Enfin, ils oublient sans doute un peu trop souvent qu’internet, lui, justement n’oublie pas.

 

Ados, cyber-intimidation et suicides.

Le mois d’octobre aura été marqué par le suicide de deux adolescents, victimes de chantage et de harcèlement, suite justement à l’envoi de photos/vidéos sexuellement explicites.

Amanda Todd, 15 ans, qui a relaté son histoire via une vidéo postée sur YouTube en septembre, s’est suicidée le 10 octobre, après trois années de harcèlement, deux déménagements, plusieurs changements d’école, des dépressions, des problèmes d’alcool et de drogues. Elle avait eu la mauvaise idée d’envoyer une photo de ses seins nus à un homme, qui s’en est servi pendant trois ans pour la harceler et lui réclamer d’avantage. Il n’a pas hésité à envoyer cette photos à tous les contacts de la jeune fille, amis et famille, et cela plusieurs fois suite à ses déménagements. Amanda, raillée par ses camarades et victime de crise d’angoisse n’a pas supporté son calvaire.

Le 10 octobre toujours, c’est cette fois-ci en France que Gauthier, 18 ans, s’est donné la mort chez lui après l’école. Ce jeune homme flirtait avec une inconnue très demandeuse, sur Chatroulette. Rapidement, elle l’a demandé en ami sur Facebook, de manière à pouvoir accéder à tous ses contacts, puis l’a menacé de faire circuler la vidéo qu’elle avait de lui s’il ne lui donnait pas 200€. Gauthier a été retrouvé entre la vie et la mort dans le cabanon de son jardin, il est décédé une semaine plus tard à l’hôpital.

 

Mais tout cela ne s’arrête même pas là. Un autre danger vient, étonnement, des Anonymous. En effet, suite au décès d’Amanda Todd, le groupuscule a décidé de mener l’enquête lui-même, pour retrouver le harceleur. Le 17 octobre, ils publiaient une vidéo dans laquelle ils révélaient le nom et l’adresse de celui qu’ils désignaient comme coupable. Et voilà un suspect, qui dément formellement être coupable, livré à la vindicte publique. Retour au far-west ?

Tous ces évènements ont poussé la première ministre de la Colombie Britannique, Christy Clark, à lancer une réflexion autour d’un projet de loi visant à mieux protéger les adolescents sur le net.

 

Pour les protéger, il faut les informer.

Si nos adolescents, contrairement à ce qu’ils semblent penser, ne sont pas suffisamment formés et informés pour se protéger sur internet, ce serait donc aux parents de le faire ?
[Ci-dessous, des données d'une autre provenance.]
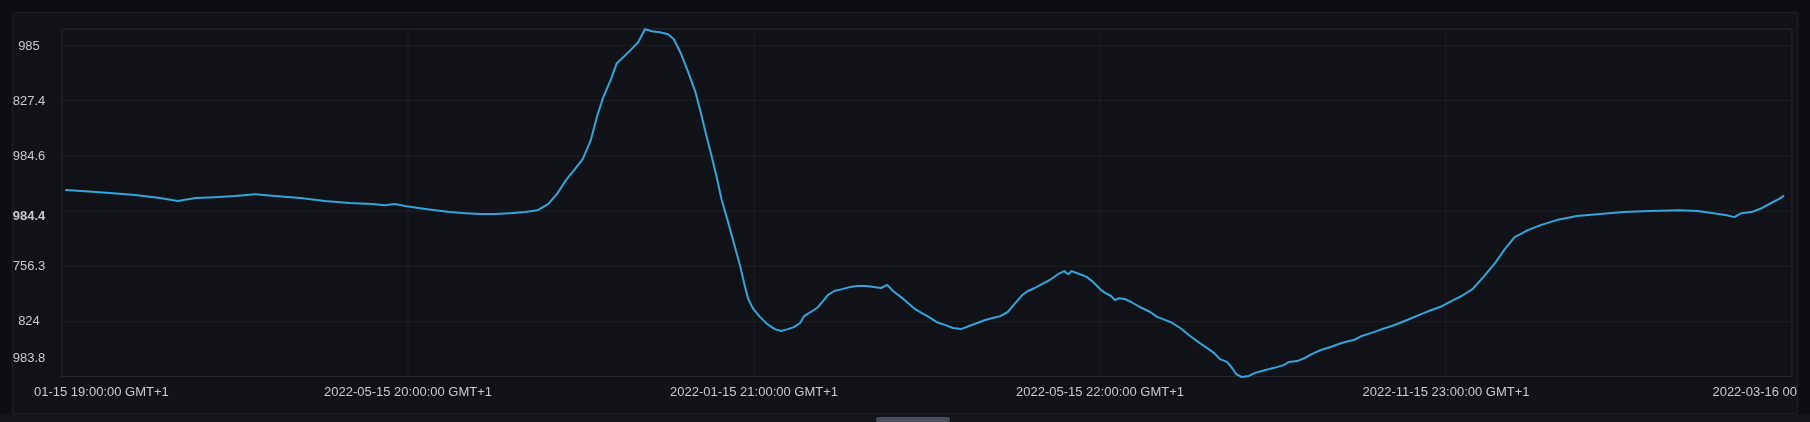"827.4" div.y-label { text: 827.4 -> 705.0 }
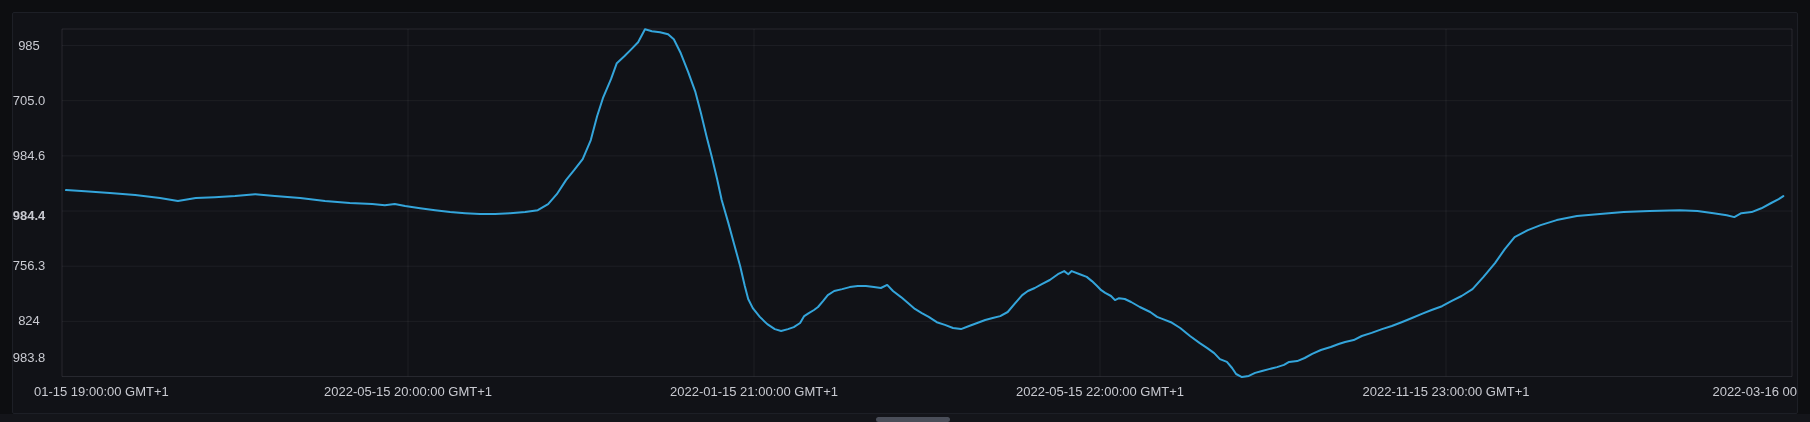"01-15 19:00:00 GMT+1" div.x-label { left: 34px -> 4px }
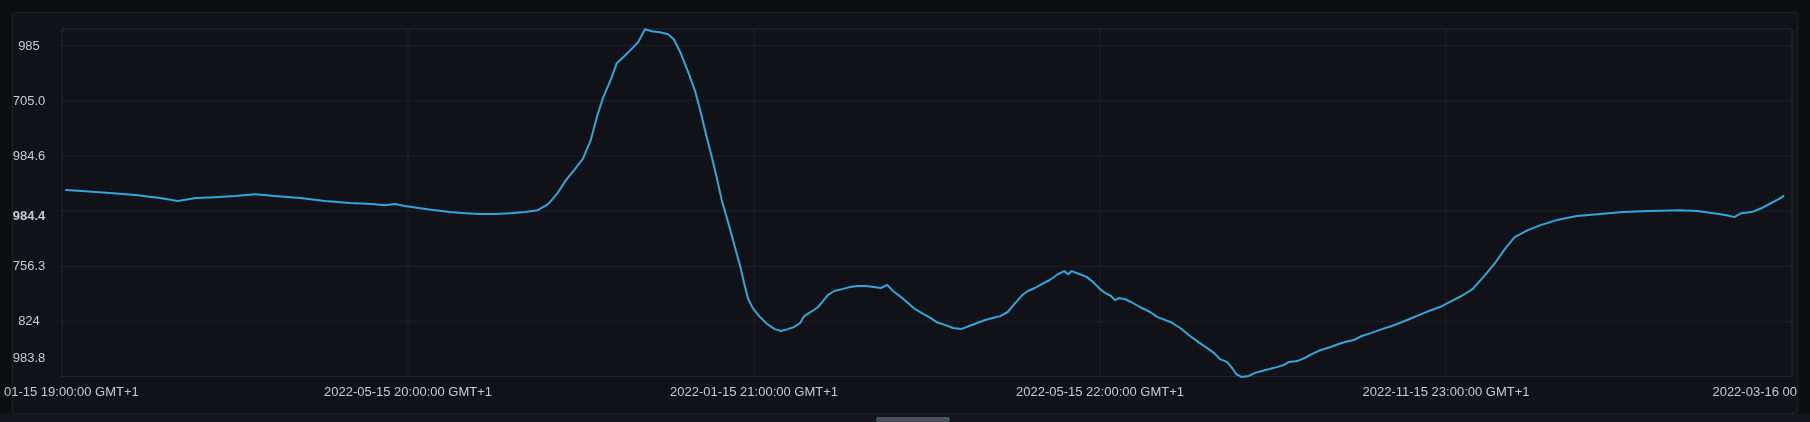"2022-03-16 00" div.x-label { text: 2022-03-16 -> 2022-02-16 }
Quand on voit la naïveté de certains d’entre eux, on se dit cependant que le chemin est encore très long. En effet, combien sont-ils à poster des photos de leur bambin à la plage, en maillot de bain ou même nu ? Et parmi tous ceux qui le font: combien imaginent ne serait-ce qu’une seconde que la dite photo pourrait bien se retrouver sur des sites pédopornographiques ?

Internet fait désormais partie de notre quotidien : il serait temps d’éduquer les gens à son utilisation. Autrement, la cyber-intimidation aura encore de beaux jours devant elle.